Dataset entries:
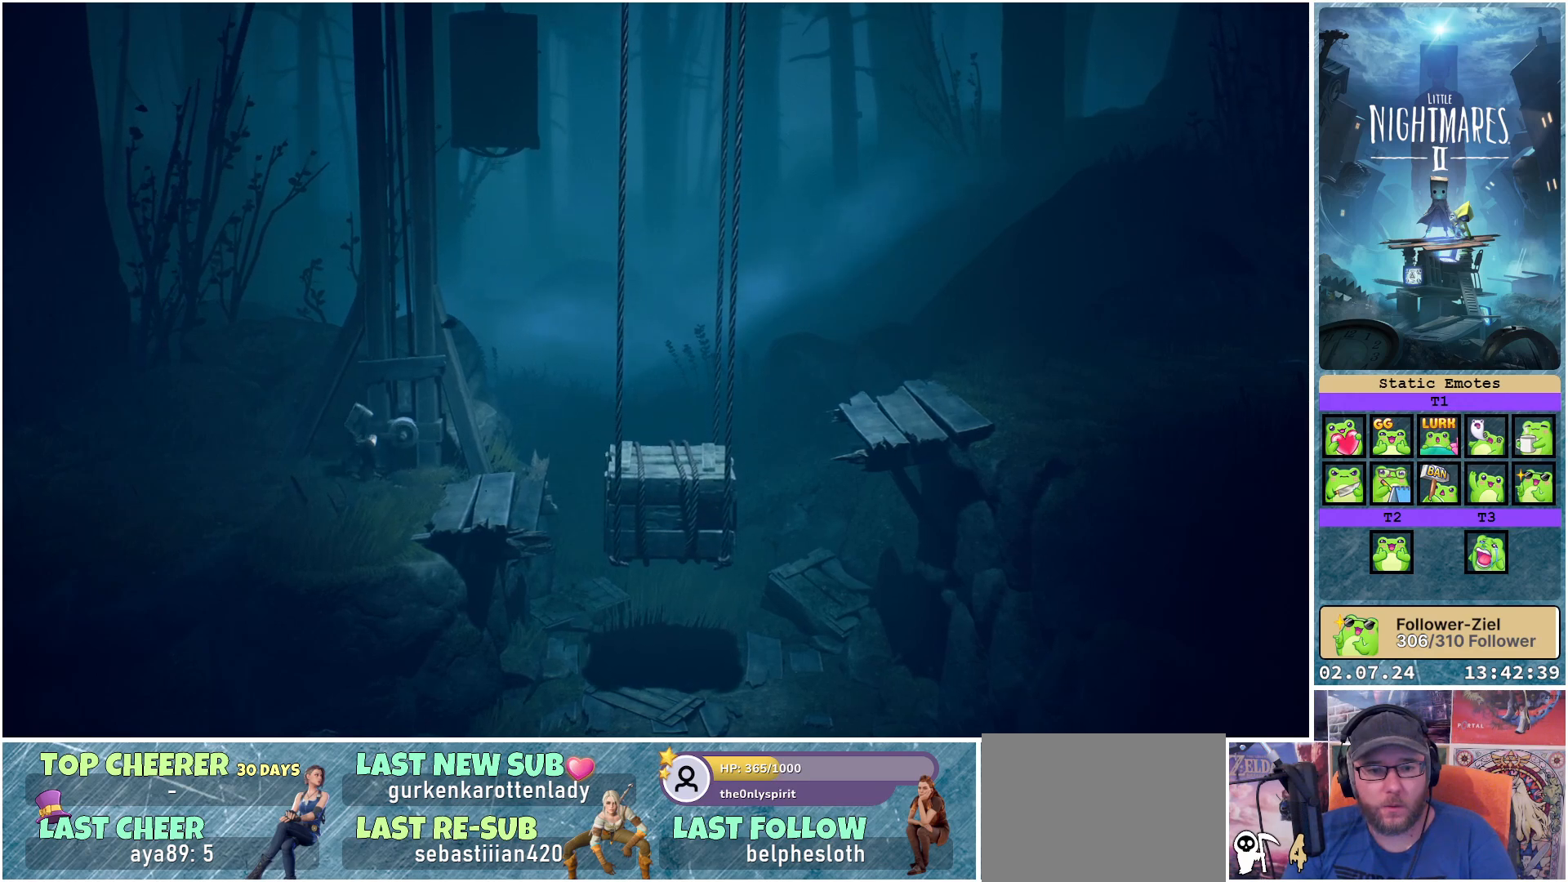
{"buttons": ["R1"], "left_stick": "up-right", "right_stick": "center", "events": [[167, "left_stick", "up"], [400, "left_stick", "up-right"]]}
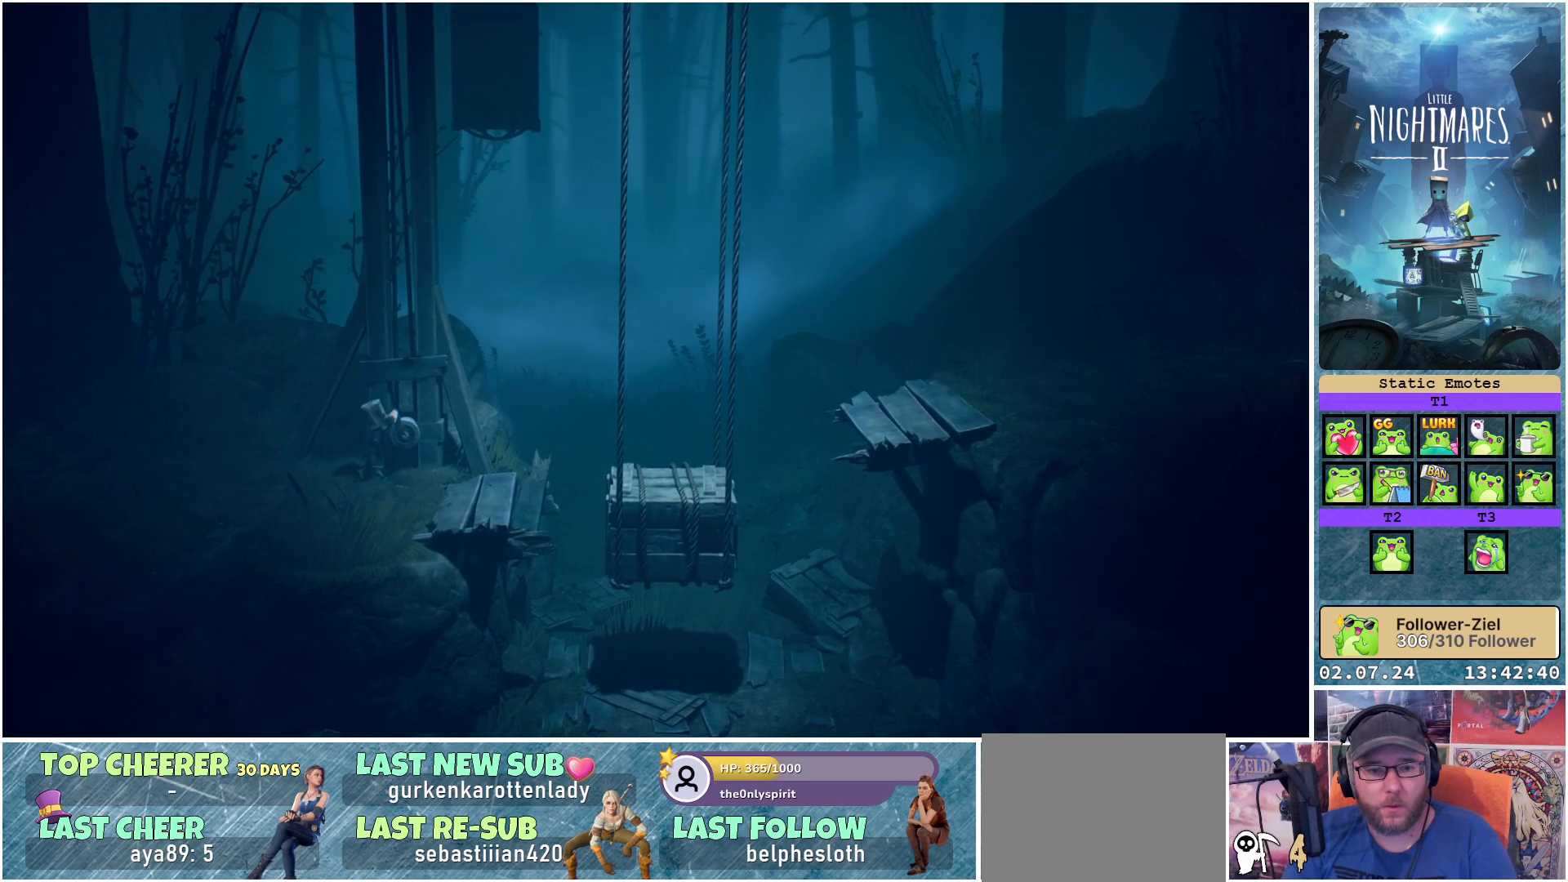
{"buttons": ["R1"], "left_stick": "down-right", "right_stick": "center", "events": [[17, "left_stick", "right"], [217, "left_stick", "down-right"]]}
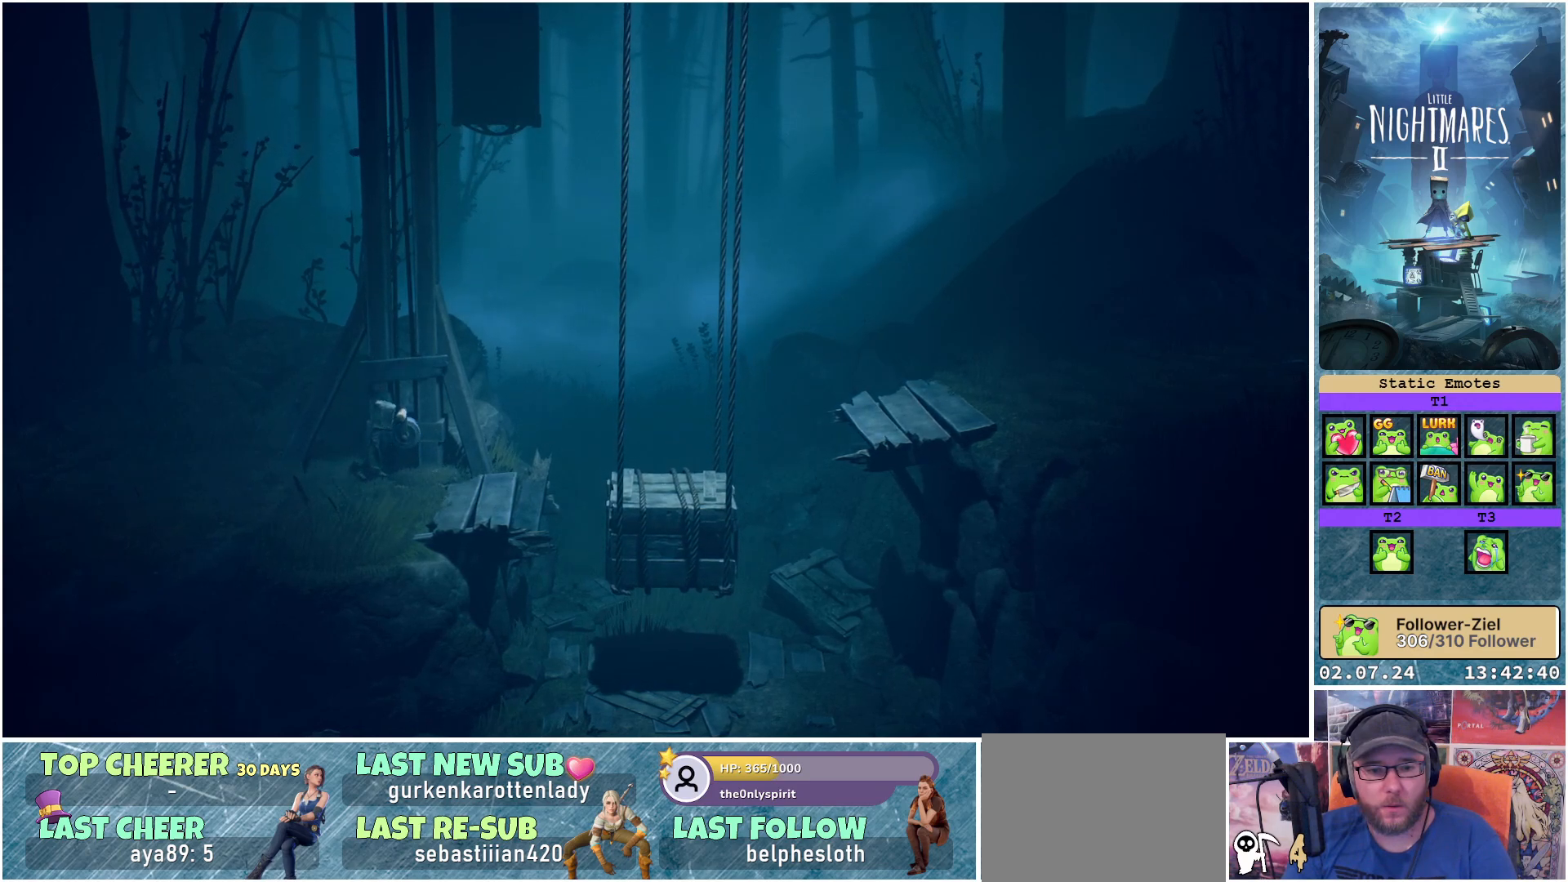
{"buttons": ["X"], "left_stick": "down-right", "right_stick": "center", "events": [[367, "R1", "up"], [450, "X", "down"]]}
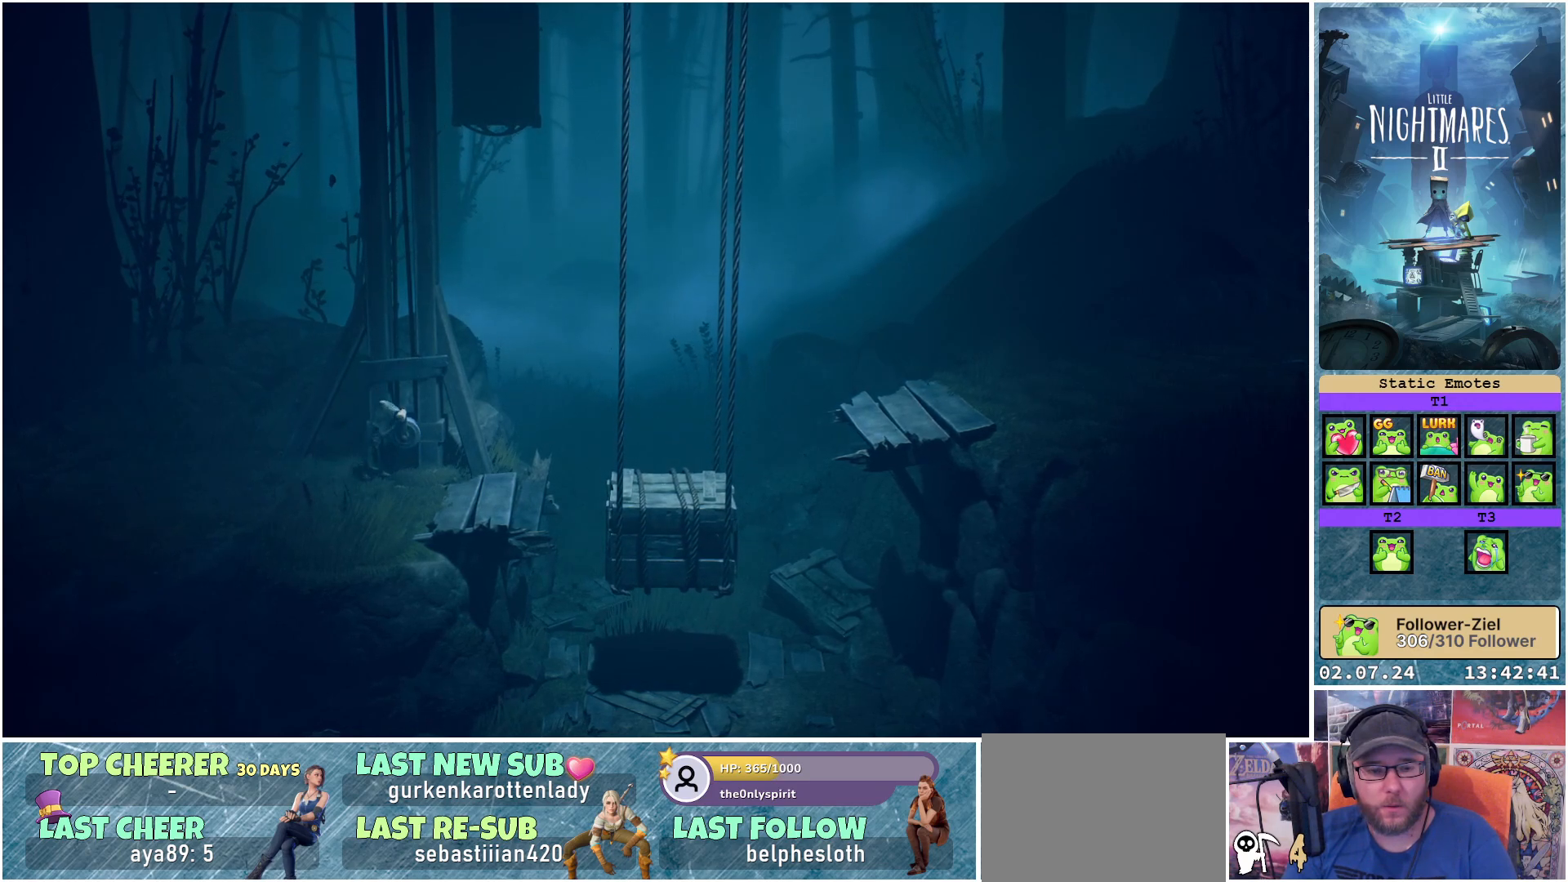
{"buttons": ["X"], "left_stick": "down-right", "right_stick": "center", "events": []}
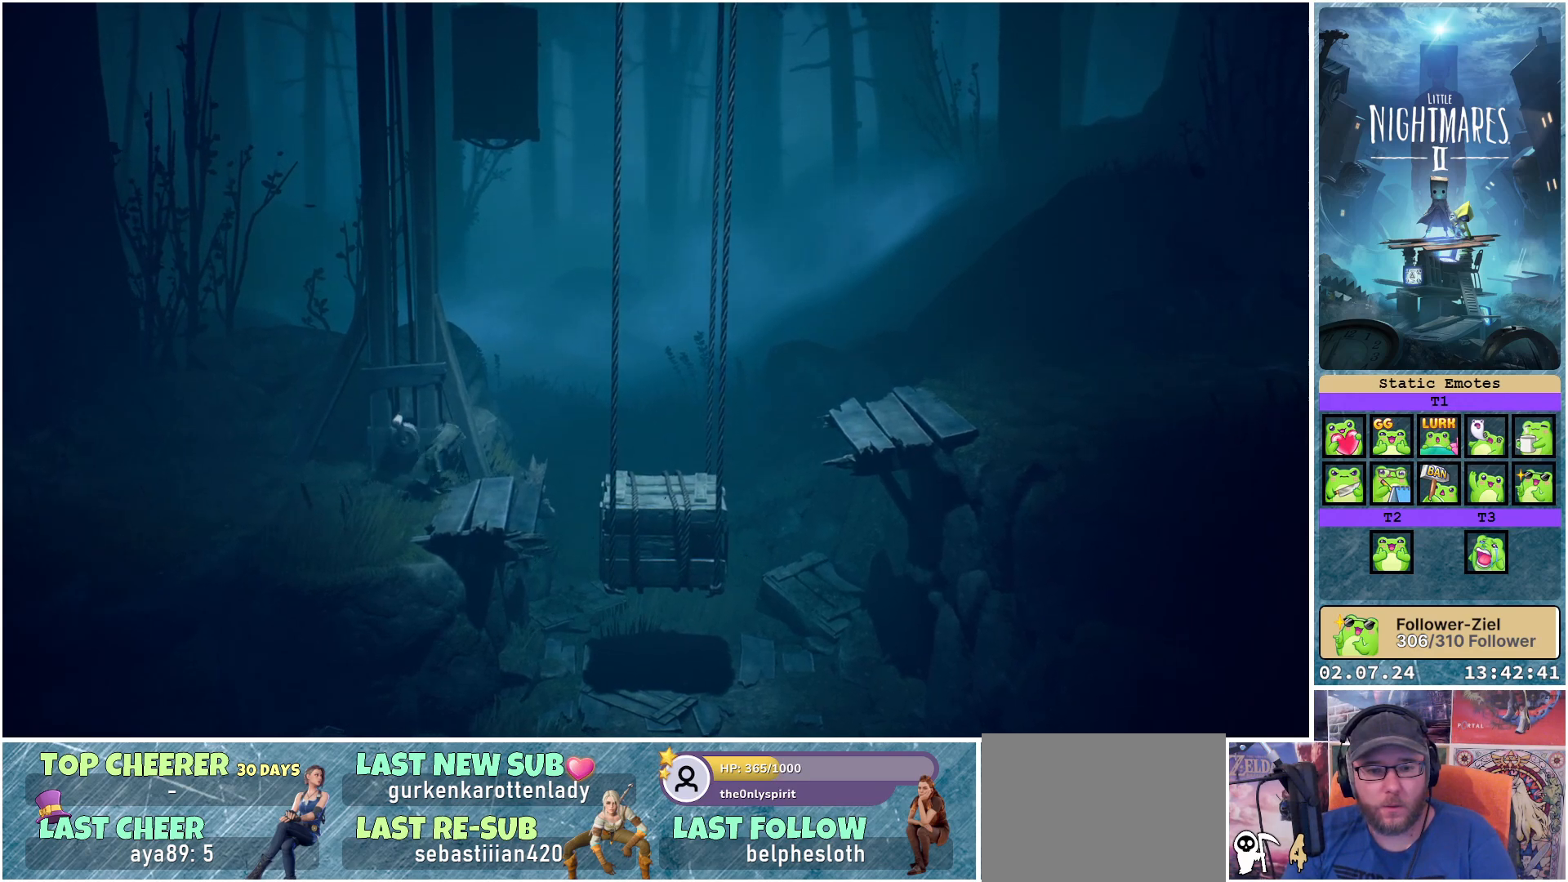
{"buttons": ["A", "X"], "left_stick": "down-right", "right_stick": "center", "events": [[250, "A", "down"]]}
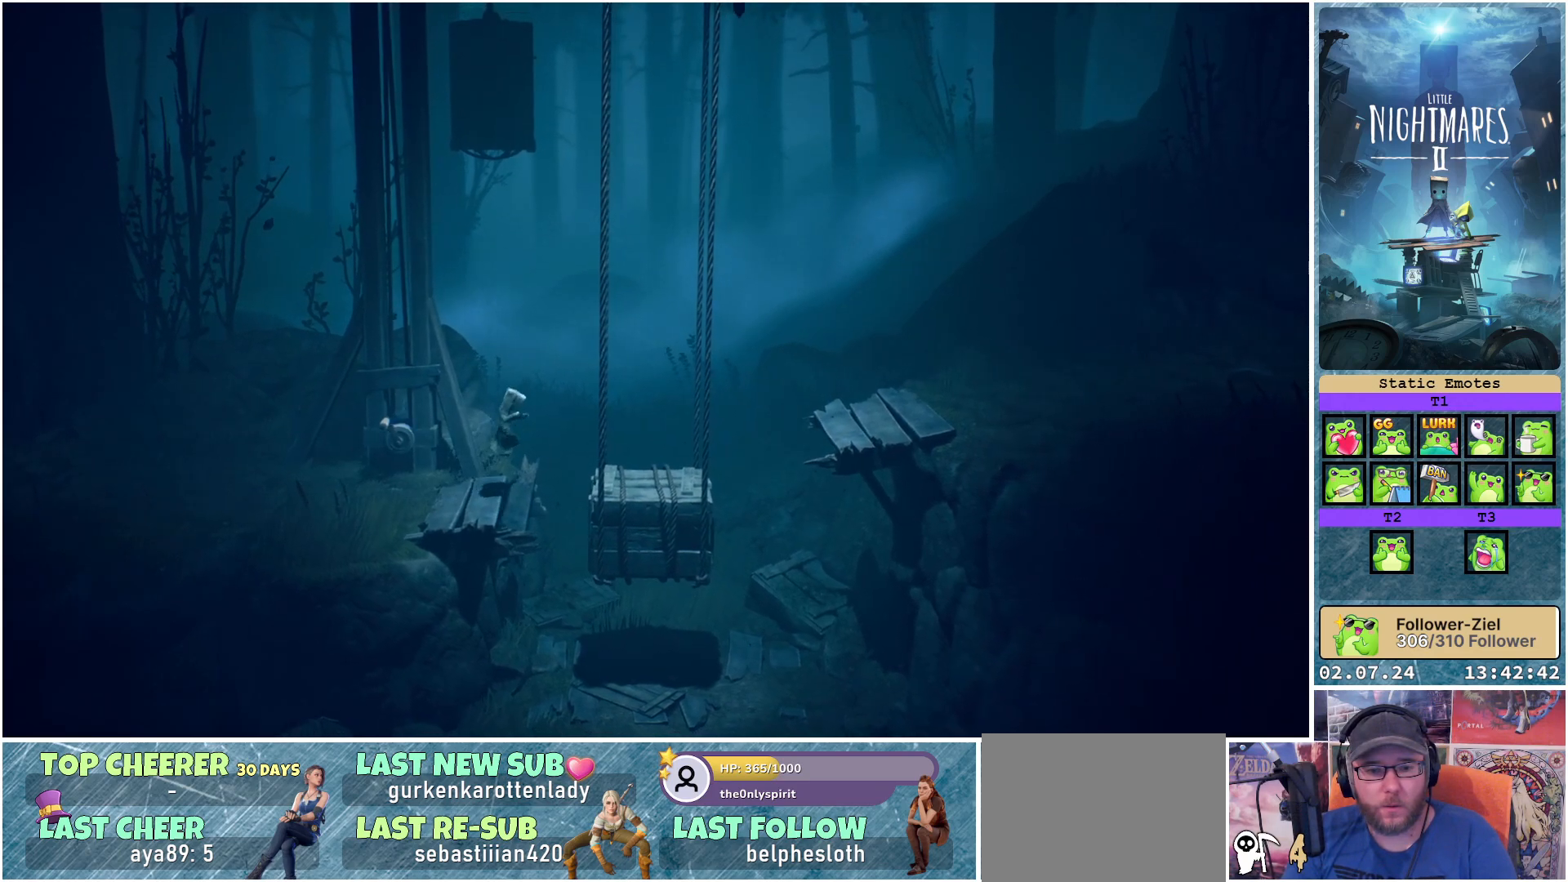
{"buttons": ["X"], "left_stick": "down-right", "right_stick": "center", "events": [[467, "A", "up"]]}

What the task requires — Exact duplicates of all the entries are required, and no image may appear in them.

Answer box —
{"buttons": ["R1"], "left_stick": "up-right", "right_stick": "center", "events": [[167, "left_stick", "up"], [400, "left_stick", "up-right"]]}
{"buttons": ["R1"], "left_stick": "down-right", "right_stick": "center", "events": [[17, "left_stick", "right"], [217, "left_stick", "down-right"]]}
{"buttons": ["X"], "left_stick": "down-right", "right_stick": "center", "events": [[367, "R1", "up"], [450, "X", "down"]]}
{"buttons": ["X"], "left_stick": "down-right", "right_stick": "center", "events": []}
{"buttons": ["A", "X"], "left_stick": "down-right", "right_stick": "center", "events": [[250, "A", "down"]]}
{"buttons": ["X"], "left_stick": "down-right", "right_stick": "center", "events": [[467, "A", "up"]]}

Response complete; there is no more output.